Ein Like von Sophie Scholl

Eine junge Frau schaut in die Kamera und sagt: „Jetzt gerade fühle ich mich ein bisschen einsam, nicht mal Hans ist da.“ Ein Seufzer, der Blick geht zurück zur Kamera. „Ich würde so gerne mal wieder feiern ohne Schuldgefühle, mit Birnenschnaps und echtem Kaffee, einfach mal ohne Angst in die Zukunft schauen.“ Die Frau, die sich nach einem normalen Leben sehnt, ist Sophie Scholl, die Widerstandskämpferin der Weißen Rose. Das Video ist auf ihrem Instagram-Kanal @ichbinsophiescholl zu finden. Das heißt, es ist nicht wirklich ihr Kanal. Sophie Scholl, ihr Bruder und andere Mitstreiter*innen wurden 1943 von den Nationalsozialisten ermordet, nachdem sie Flugblätter verteilten, die zum Sturz des Nazi-Regimes aufriefen. Aber ihre Gedanken und Erfahrungen werden für die Plattform nacherzählt, als ob es damals schon Instagram gegeben hätte.

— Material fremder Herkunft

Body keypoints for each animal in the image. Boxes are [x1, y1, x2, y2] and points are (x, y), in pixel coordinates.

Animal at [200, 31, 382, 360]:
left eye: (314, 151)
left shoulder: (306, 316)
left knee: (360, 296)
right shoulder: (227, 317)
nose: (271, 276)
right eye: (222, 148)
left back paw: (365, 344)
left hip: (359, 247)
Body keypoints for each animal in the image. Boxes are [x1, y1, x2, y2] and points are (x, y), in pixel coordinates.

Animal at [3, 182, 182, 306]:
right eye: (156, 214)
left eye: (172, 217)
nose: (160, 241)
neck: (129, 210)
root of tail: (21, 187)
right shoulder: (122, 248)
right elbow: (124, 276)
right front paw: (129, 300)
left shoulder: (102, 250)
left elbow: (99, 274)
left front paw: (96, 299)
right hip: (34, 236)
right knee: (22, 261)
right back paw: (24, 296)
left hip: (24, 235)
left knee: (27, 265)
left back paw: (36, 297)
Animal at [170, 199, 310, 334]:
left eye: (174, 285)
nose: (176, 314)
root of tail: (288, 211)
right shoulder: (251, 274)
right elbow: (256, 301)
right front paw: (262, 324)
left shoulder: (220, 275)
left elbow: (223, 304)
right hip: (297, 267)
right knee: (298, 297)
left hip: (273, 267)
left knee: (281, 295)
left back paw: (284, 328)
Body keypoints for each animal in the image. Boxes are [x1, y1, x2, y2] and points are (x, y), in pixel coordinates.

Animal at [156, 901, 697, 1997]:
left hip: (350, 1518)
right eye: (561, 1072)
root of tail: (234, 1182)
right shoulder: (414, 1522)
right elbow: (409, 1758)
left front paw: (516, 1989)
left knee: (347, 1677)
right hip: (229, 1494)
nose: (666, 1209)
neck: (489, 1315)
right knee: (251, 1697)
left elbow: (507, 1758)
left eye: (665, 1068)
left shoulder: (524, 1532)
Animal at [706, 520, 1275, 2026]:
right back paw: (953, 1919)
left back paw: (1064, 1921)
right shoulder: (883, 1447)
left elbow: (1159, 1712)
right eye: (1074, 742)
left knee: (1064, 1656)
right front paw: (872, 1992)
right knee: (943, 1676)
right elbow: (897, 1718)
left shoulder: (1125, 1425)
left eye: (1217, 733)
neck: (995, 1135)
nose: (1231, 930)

„@Ich bin Sophie Scholl“ ist ein Projekt vom Südwestrundfunk und Bayerischem Rundfunk, das anlässlich ihres 100. Geburtstags die letzten zehn Monate ihres Lebens in Echtzeit nacherzählt: Seit dem 4. Mai teilt Sophie jeden Tag Geschichten und Fotos aus ihrem Alltag im dritten Reich: Wie sie in München ankam, anfing zu studieren und schließlich an der Seite ihres Bruder zur Widerstandskämpferin wurde. Sie liest die ersten Flugblätter laut in die Kamera, sie sinniert über Gerechtigkeit und Solidarität, bestärkt ihren Bruder in seinen Ideen und schreitet schließlich selbst zur Tat. Die Schweizer Schauspielerin Luna Wedler spielt Sophie Scholl eindringlich, aber auch nahbar – im typischen Hochformat fürs Handy. „Wir wollten es etwas anders machen“, sagt Susanne Gebhardt vom SWR, die das Projekt initiiert hat. Es gebe schon viele Filme und Bücher über Sophie Scholl, aber nur wenig Beiträge, die junge Menschen dort erreichen, wo sie sind, nämlich in den Sozialen Netzwerken. In den Videos und Posts kommt man Sophie Scholl auch emotional nahe und erfährt dabei Einzelheiten aus ihrem Leben, die es nicht in die Schulbücher geschafft haben. Wie gern sie Flöte gespielt hat zum Beispiel. Oder dass ihr Bruder Hans sie „der Soffer“ nannte. Wie lebensfroh sie war. Und wie sie über die Liebe dachte. „Wir wollten Sophie Scholl persönlich erzählen, auf einer Plattform, die ins Leben der anderen blicken lässt“, so Gebhardt. Man lernt sie dabei nicht nur als politische Widerstandskämpferin, sondern auch als Menschen näher kennen, mit Hoffnungen, Ängsten und Träumen.